Note, however, that trusted substituters can maliciously modify outputs, so only use it if you trust Artemis.

### Tips
* Building `vmImageRunner` for a minimal configuration can take over 8 hours on a fast machine, so keeping around `vmImageRunnerClosureInfo` is highly recommended. Just `base.vmImageRunnerClosureInfo` takes over 30GiB though, so you may want to delete it if you're low on space.
* Some package checks may fail intermittently under heavy load. If that happens you may want to build with `--max-jobs 4` or lower so fewer packages are competing for the CPU at the same time.
* To see what is happening, you might want to use [nix-output-monitor](https://github.com/maralorn/nix-output-monitor). For flake commands you can replace `nix` with `nom` to use it.

## Contributing
We'd be happy to review any pull requests! If you have any problems please open an issue on this repo, we're using this issue tracker for nix and nixpkgs issues as well.
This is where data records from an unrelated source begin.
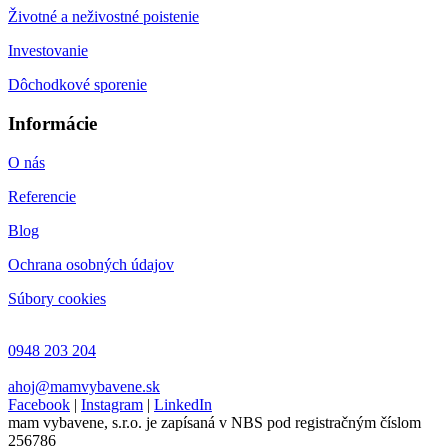
Životné a neživostné poistenie
Investovanie
Dôchodkové sporenie
Informácie
O nás
Referencie
Blog
Ochrana osobných údajov
Súbory cookies
0948 203 204
ahoj@mamvybavene.sk
Facebook
|
Instagram
|
LinkedIn
mam vybavene, s.r.o. je zapísaná v NBS pod registračným číslom
256786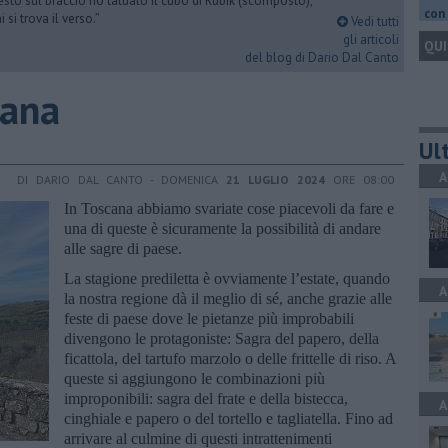
esto sul braccio ho tatuato il cubo di Rubik (scomposto),
con 
si trova il verso.”
Vedi tutti
gli articoli
QUI
del blog di Dario Dal Canto
cana
Ult
A
DI DARIO DAL CANTO - DOMENICA
21 LUGLIO 2024
ORE 08:00
In Toscana abbiamo svariate cose piacevoli da fare e
una di queste è sicuramente la possibilità di andare
alle sagre di paese.
La stagione prediletta è ovviamente l’estate, quando
A
la nostra regione dà il meglio di sé, anche grazie alle
feste di paese dove le pietanze più improbabili
divengono le protagoniste: Sagra del papero, della
ficattola, del tartufo marzolo o delle frittelle di riso. A
queste si aggiungono le combinazioni più
improponibili: sagra del frate e della bistecca,
A
cinghiale e papero o del tortello e tagliatella. Fino ad
arrivare al culmine di questi intrattenimenti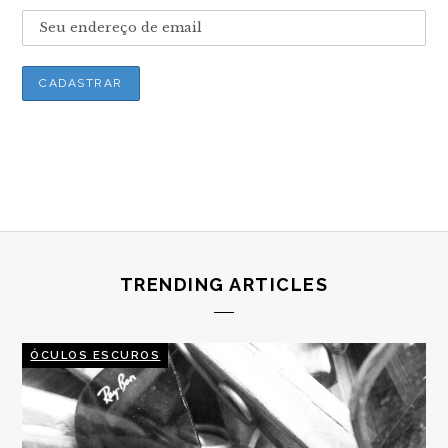
TRENDING ARTICLES
ÓCULOS ESCUROS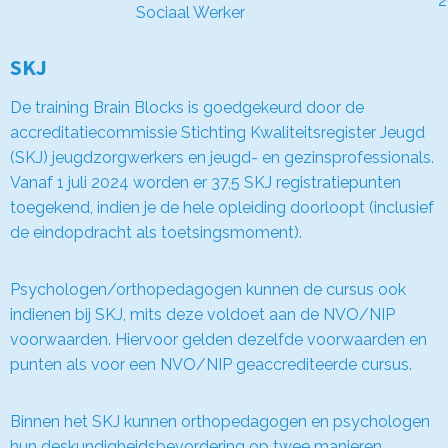
2
Sociaal Werker
SKJ
De training Brain Blocks is goedgekeurd door de
accreditatiecommissie Stichting Kwaliteitsregister Jeugd
(SKJ) jeugdzorgwerkers en jeugd- en gezinsprofessionals.
Vanaf 1 juli 2024 worden er 37,5 SKJ registratiepunten
toegekend, indien je de hele opleiding doorloopt (inclusief
de eindopdracht als toetsingsmoment).
Psychologen/orthopedagogen kunnen de cursus ook
indienen bij SKJ, mits deze voldoet aan de NVO/NIP
voorwaarden. Hiervoor gelden dezelfde voorwaarden en
punten als voor een NVO/NIP geaccrediteerde cursus.
Binnen het SKJ kunnen orthopedagogen en psychologen
hun deskundigheidsbevordering op twee manieren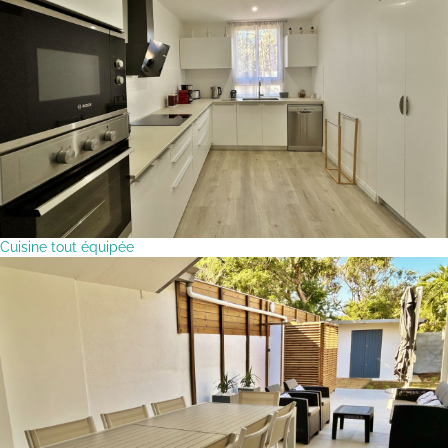
Cuisine tout équipée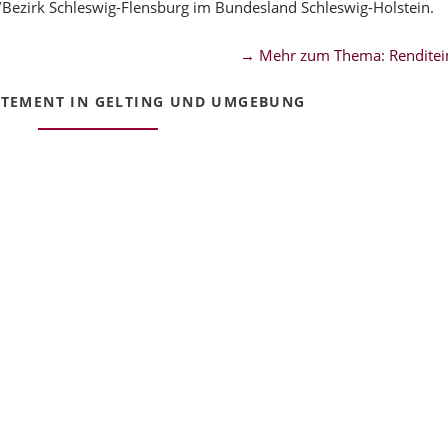
/Bezirk Schleswig-Flensburg im Bundesland Schleswig-Holstein.
→ Mehr zum Thema: Renditei
RTEMENT IN GELTING UND UMGEBUNG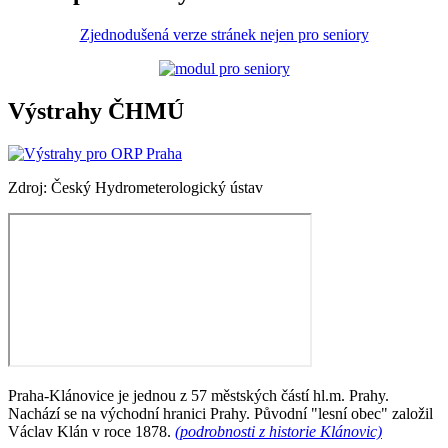
Zjednodušená verze stránek nejen pro seniory
Výstrahy ČHMÚ
Zdroj: Český Hydrometerologický ústav
Praha-Klánovice je jednou z 57 městských částí hl.m. Prahy.
Nachází se na východní hranici Prahy. Původní "lesní obec" založil
Václav Klán v roce 1878.
(podrobnosti z historie Klánovic)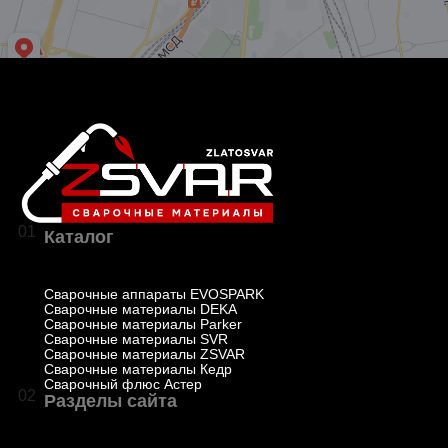
01
Каталог
Сварочные аппараты EVOSPARK
Сварочные материалы DEKA
Сварочные материалы Parker
Сварочные материалы SVR
Сварочные материалы ZSVAR
Сварочные материалы Кедр
Сварочный флюс Астер
02
Разделы сайта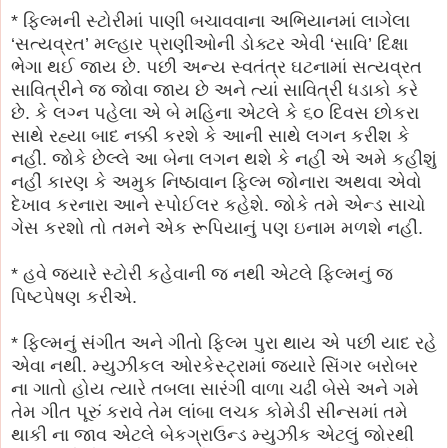
* ફિલ્મની સ્ટોરીમાં પાણી બચાવવાના અભિયાનમાં લાગેલા
‘સત્યવ્રત’ મલ્હાર પ્રાણીઓની ડોક્ટર એવી ‘સાવિ’ દિક્ષા
ભેગા થઈ જાય છે. પછી અન્ય સ્વતંત્ર ઘટનામાં સત્યવ્રત
સાવિત્રીને જ જોવા જાય છે અને ત્યાં સાવિત્રી ધડાકો કરે
છે. કે લગ્ન પહેલા એ બે મહિના એટલે કે ૬૦ દિવસ છોકરા
સાથે રહ્યા બાદ નક્કી કરશે કે આની સાથે લગન કરીશ કે
નહીં. જોકે છેલ્લે આ બેના લગન થશે કે નહીં એ અમે કહીશું
નહીં કારણ કે અમુક નિષ્ઠાવાન ફિલ્મ જોનારા અથવા એવો
દેખાવ કરનારા આને સ્પોઈલર કહેશે. જોકે તમે એન્ડ સાચો
ગેસ કરશો તો તમને એક રૂપિયાનું પણ ઇનામ મળશે નહીં.
* હવે જયારે સ્ટોરી કહેવાની જ નથી એટલે ફિલ્મનું જ
પિષ્ટપેષણ કરીએ.
* ફિલ્મનું સંગીત અને ગીતો ફિલ્મ પુરા થાય એ પછી યાદ રહે
એવા નથી. મ્યુઝીકલ ઓરકેસ્ટ્રામાં જયારે સિંગર બરોબર
ના ગાતો હોય ત્યારે તબલા સારંગી વાળા ચઢી બેસે અને ગમે
તેમ ગીત પૂરું કરાવે તેમ લાંબા લચક કોમેડી સીન્સમાં તમે
થાકી ના જાવ એટલે બેકગ્રાઉન્ડ મ્યુઝીક એટલું જોરથી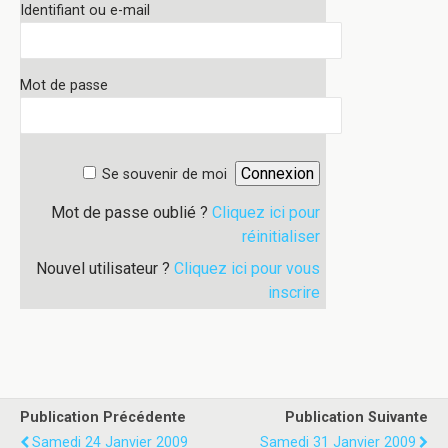
Identifiant ou e-mail
Mot de passe
Se souvenir de moi
Mot de passe oublié ?
Cliquez ici pour
réinitialiser
Nouvel utilisateur ?
Cliquez ici pour vous
inscrire
Publication Précédente
Publication Suivante
Samedi 24 Janvier 2009
Samedi 31 Janvier 2009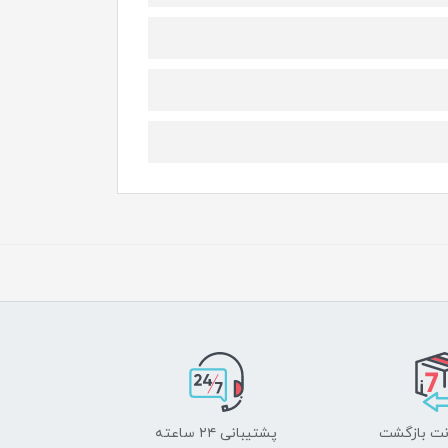
پشتیبانی ۲۴ ساعته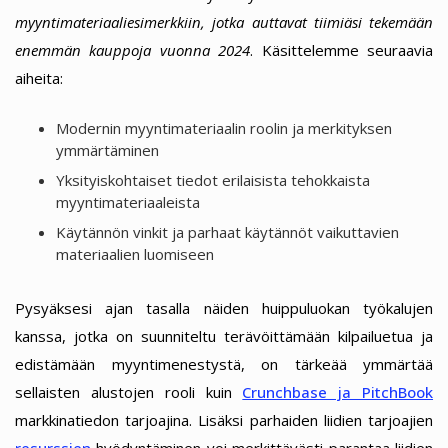
myyntimateriaaliesimerkkiin, jotka auttavat tiimiäsi tekemään
enemmän kauppoja vuonna 2024
. Käsittelemme seuraavia
aiheita:
Modernin myyntimateriaalin roolin ja merkityksen
ymmärtäminen
Yksityiskohtaiset tiedot erilaisista tehokkaista
myyntimateriaaleista
Käytännön vinkit ja parhaat käytännöt vaikuttavien
materiaalien luomiseen
Pysyäksesi ajan tasalla näiden huippuluokan työkalujen
kanssa, jotka on suunniteltu terävöittämään kilpailuetua ja
edistämään myyntimenestystä, on tärkeää ymmärtää
sellaisten alustojen rooli kuin
Crunchbase ja PitchBook
markkinatiedon tarjoajina. Lisäksi parhaiden liidien tarjoajien
resurssien
hyödyntäminen voi merkittävästi parantaa liidien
Contributions should be formatted with [nixfmt](https://github.com/serokell/nixfmt). While you can use `nix fmt`,
that will rebuild the universe. You may want to run `nix-shell -p nixfmt --run "nixfmt ."` instead.

## tldr
In your nixbsd checkout:
```shell
# Build the VM and all dependencies, make sure Nix doesn't delete them
# Will likely take several hours
nix build .#base.vmClosureInfo --out-link .gcroots/vm
# Build the VM (actual build happened last step, should only take a few seconds)
nix build .#base.vm
# Run a VM
result/bin/run-nixbsd-base-vm
# login as root:toor or bestie:toor
```

or to just build and try a VM to play with without a local checkout:
```shell
nix run 'github:nixos-bsd/nixbsd#extra.vm'
```
but see the above warning about substituter trust before accepting the requested substituter.
This will put VM state files in the current directory.